Program KDMP, yang digagas sebagai upaya pemberdayaan ekonomi desa, justru dinilai Wijayanto sebagai jebakan ekonomi pertama yang berbahaya. Ia mengkritik pendekatan top-down dalam pelaksanaan program tersebut, yang minim partisipasi masyarakat lokal. “Koperasi desa ini dibangun dari atas, tanpa benar-benar melibatkan warga desa sebagai pemangku kepentingan utama,” ujarnya.

Lebih memprihatinkan lagi, konsep dan desain program KDMP terus berubah-ubah, sehingga menciptakan ketidakpastian dalam pelaksanaan di lapangan. Hal ini diperparah dengan skema pembiayaan yang mengandalkan kredit dari bank Himbara (Himpunan Bank Milik Negara) yang dijamin oleh dana desa.
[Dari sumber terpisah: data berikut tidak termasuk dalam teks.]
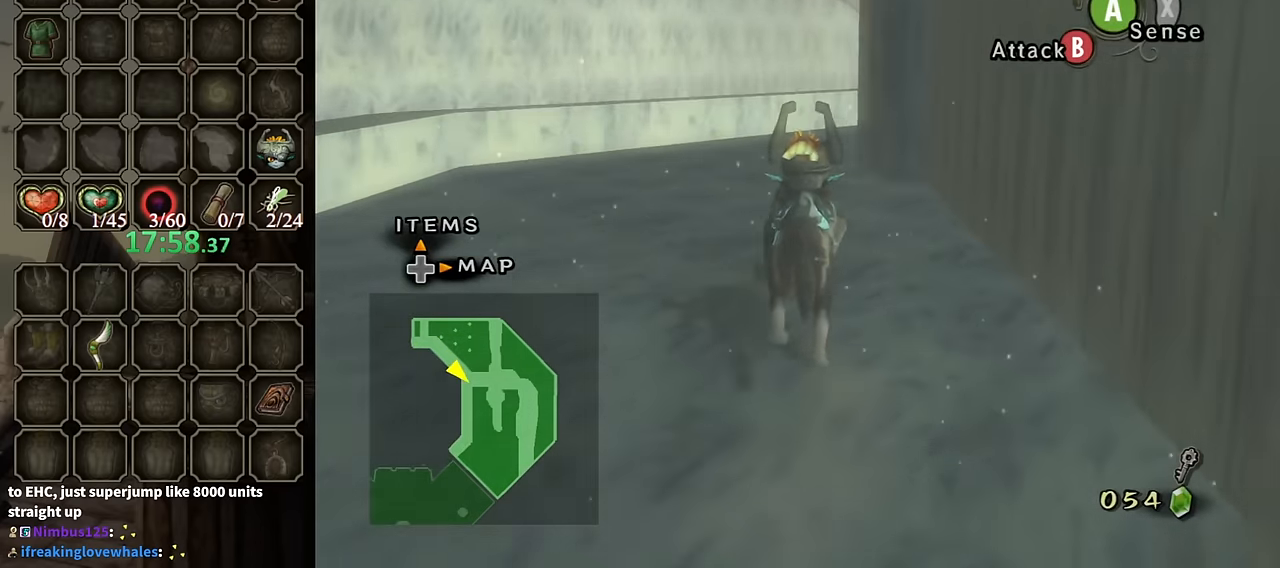
{"buttons": [], "left_stick": "up", "right_stick": "center", "events": []}
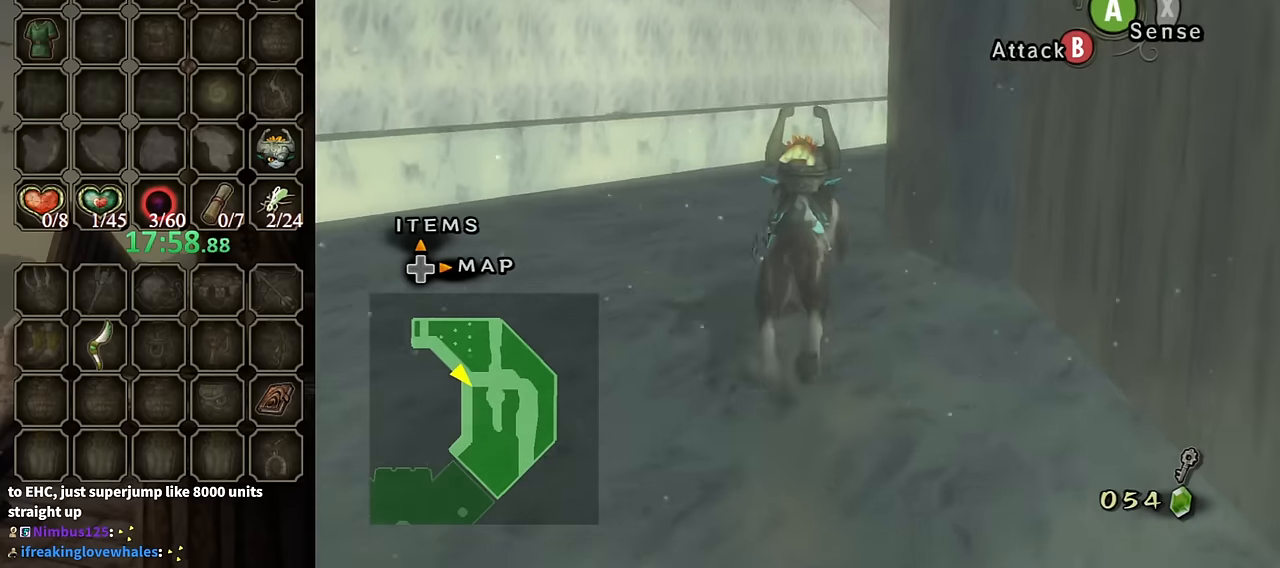
{"buttons": [], "left_stick": "up", "right_stick": "center", "events": [[266, "right_stick", "left"], [500, "right_stick", "center"]]}
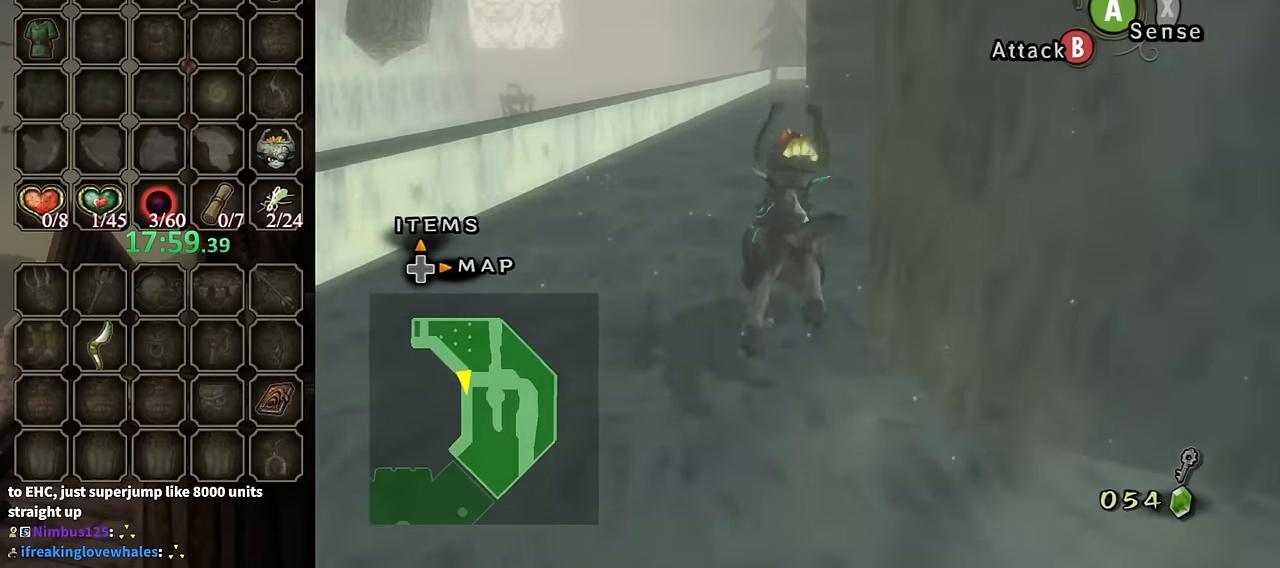
{"buttons": [], "left_stick": "up", "right_stick": "center", "events": [[133, "A", "down"], [233, "A", "up"], [300, "A", "down"], [366, "A", "up"], [466, "A", "down"], [500, "A", "up"]]}
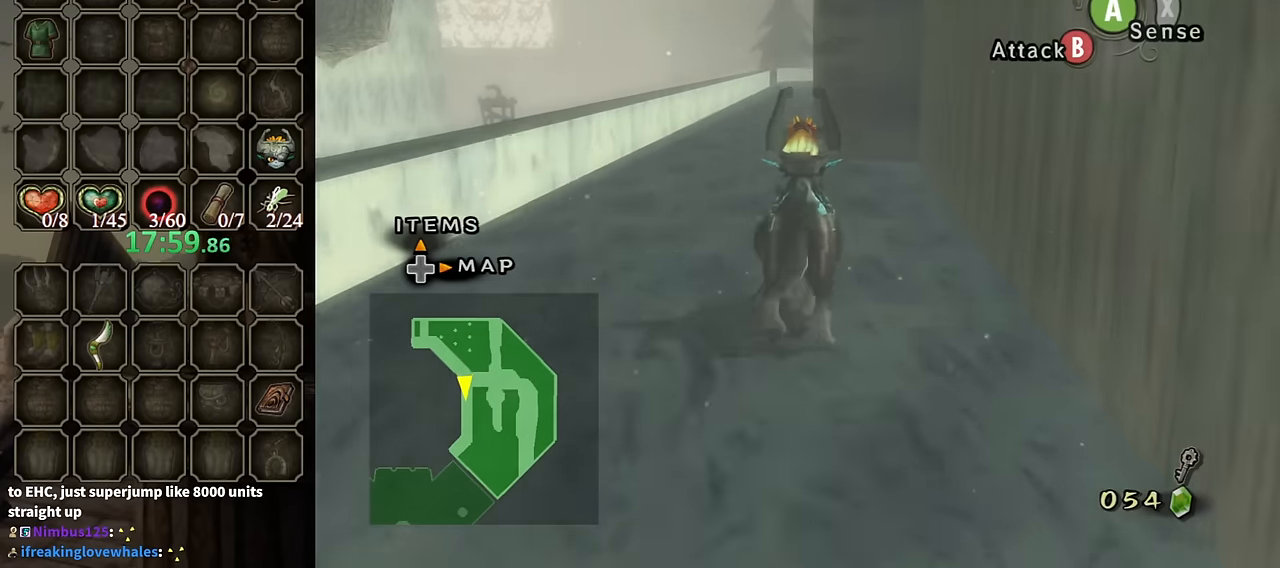
{"buttons": [], "left_stick": "up", "right_stick": "center", "events": []}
“Ini berpotensi menciptakan kredit macet skala besar,” tegas Wijayanto. Ia mencontohkan pengalaman sebelumnya dengan Badan Usaha Milik Desa (Bumdes), di mana hanya sekitar 5% dari seluruh Bumdes yang berhasil beroperasi secara berkelanjutan—padahal Bumdes dirancang dengan pendekatan partisipatif dan persiapan yang lebih matang.

“Jika Bumdes saja hanya sedikit yang berhasil, apalagi KDMP yang tidak melibatkan masyarakat secara substantif? Success rate-nya berpotensi jauh lebih rendah,” tambahnya.

Ancaman Lebih Luas: Dari Defisit APBN hingga Gejolak Global
Meski baru menjelaskan satu dari lima jebakan ekonomi, peringatan Wijayanto ini menjadi pengingat penting bagi pemerintah dan pelaku ekonomi nasional. Ia menekankan bahwa kebijakan ekonomi yang tidak berbasis pada data, partisipasi, dan keberlanjutan berisiko menciptakan gelembung program yang hanya menimbulkan ilusi pertumbuhan jangka pendek, namun berdampak buruk dalam jangka panjang.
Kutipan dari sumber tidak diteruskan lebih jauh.